On a higher level this fight inspired many of us that a non-Chinese could work himself into Hong Kong action. But on a lower level I never watched this on repeat the way I watched First Strike or New Police Story's finale on repeat. Boxing gloves, even MMA gloves, reduce movement options, yet the flurry of attacks reduces the impact. The kicks are great, but they're tit for tat and not as domineering. It feels that everything Brad does, Jackie has an answer that's less out of the box and more "I can do that too".

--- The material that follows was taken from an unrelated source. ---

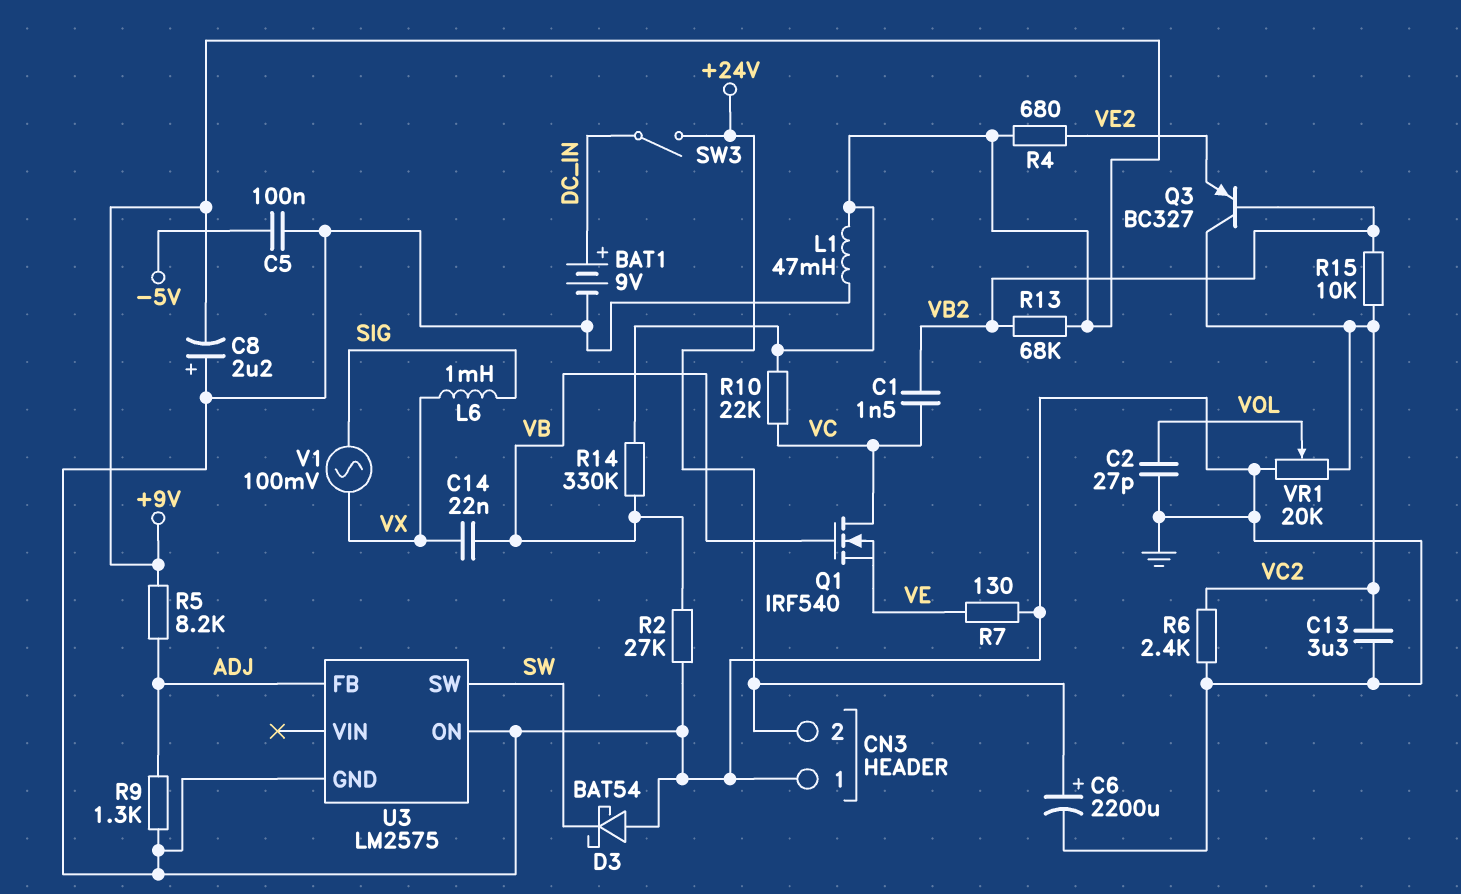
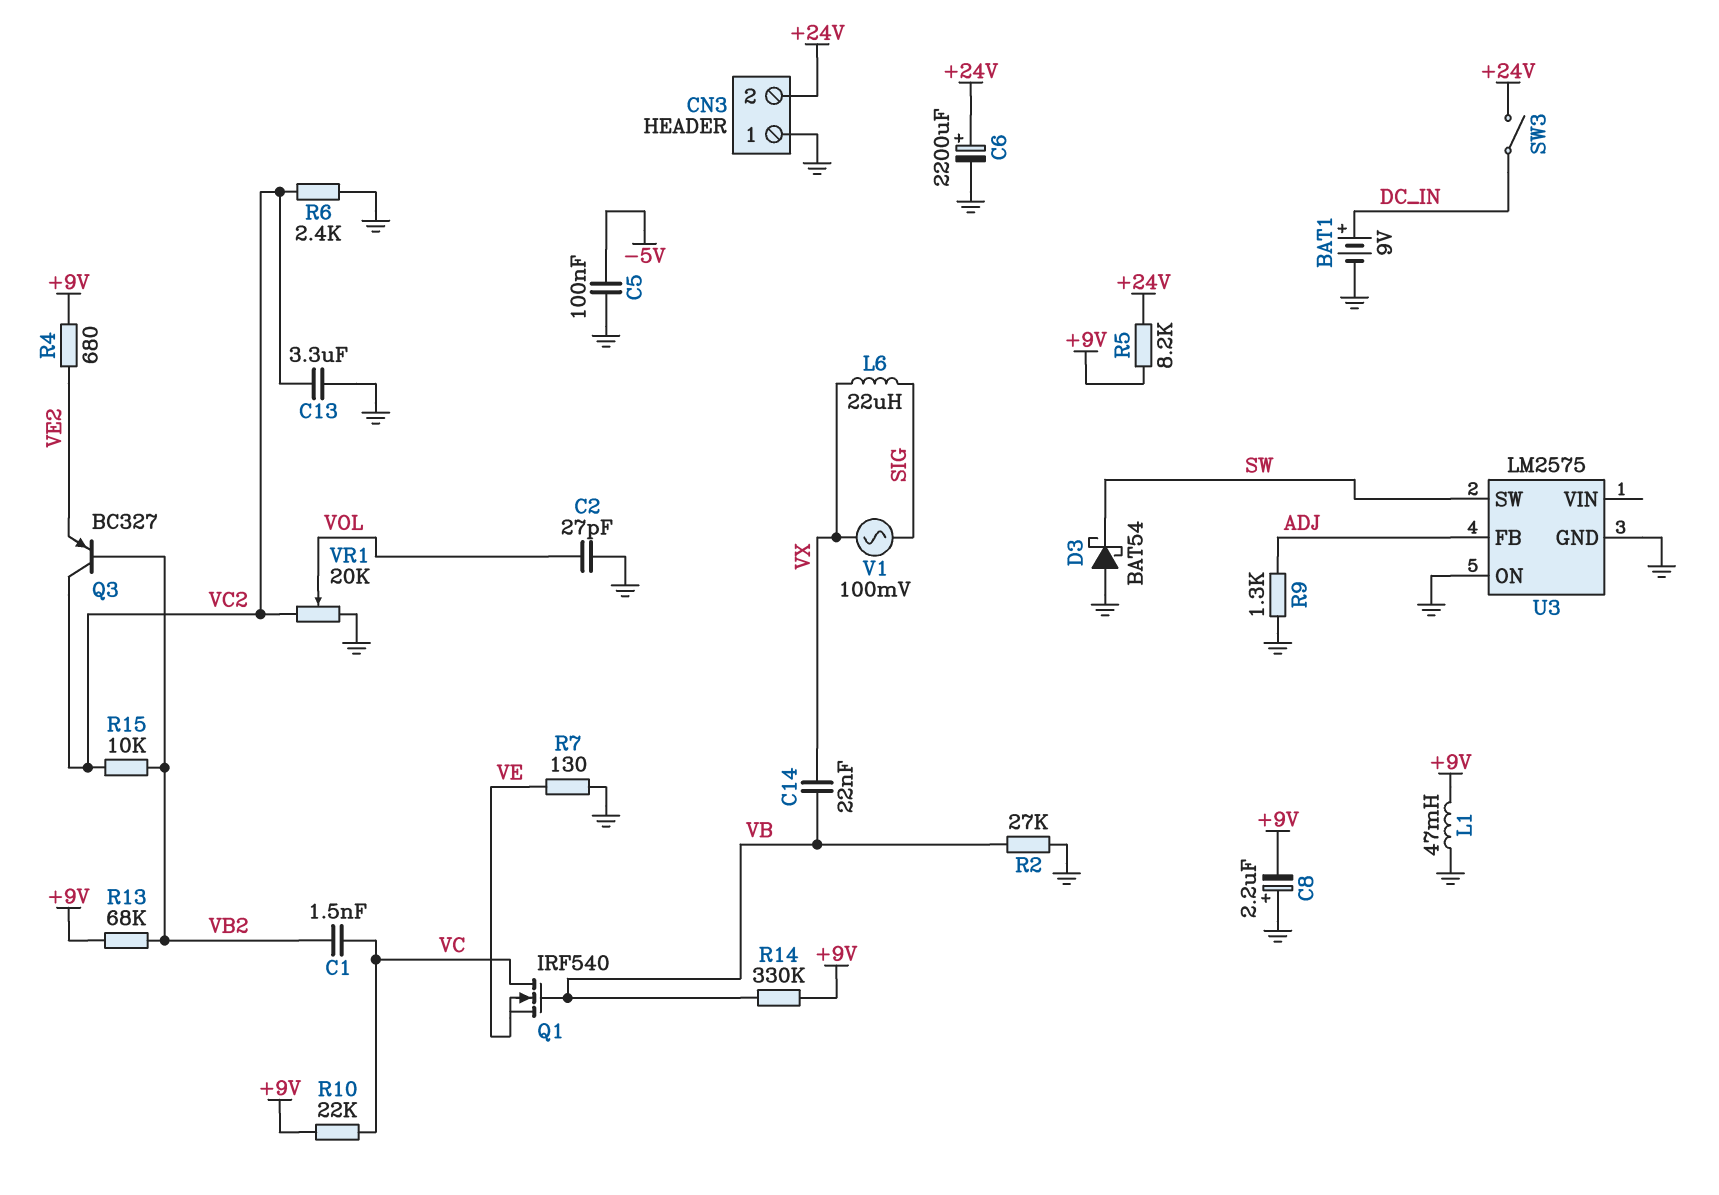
L6: 1mH (SIG, VX) -> 22uH (SIG, VX)
R5: 8.2k (+9V, ADJ) -> 8.2k (+9V, +24V)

What never felt right was the entire "Let's just be happy" gag, inspired by some packaging Jackie's character finds in the location. I don't wanna get too tabloid-like, but the year before Gorgeous, he had an affair with Elaine Ng. The entire "just be happy" guise always felt like a projection, and I never bought it, but now it makes sense at least. Jackie always had interesting ways to turn fights, but this was hack.
I'm not dissing my hero, I swear. I had the tiniest of fame in the early 2010s, and with that came literally dozens of opportunities to ruin my life, get an STD, destroy my marriage, say something that would get me killed. I have no idea how anyone would navigate moderate fame, let alone global fame like Jackie. When I was going through rough patches, my decisions were also less-than-creative, more projection than anything. It's super hard to create an interest setup and resolution to a fight scene; most people do it terribly. Jackie had done it flawlessly for two decades, so for him to slip up and make an otherwise technically great fight less-than-spectacular doesn't soil his record at all. It just shows that he's human like all of us. He's still my hero and always will be.
Jackie Chan and Brad Allan in Gorgeous (1999) fight with this weird mix of competitiveness and mutual respect that makes the whole sequence feel playful instead of angry.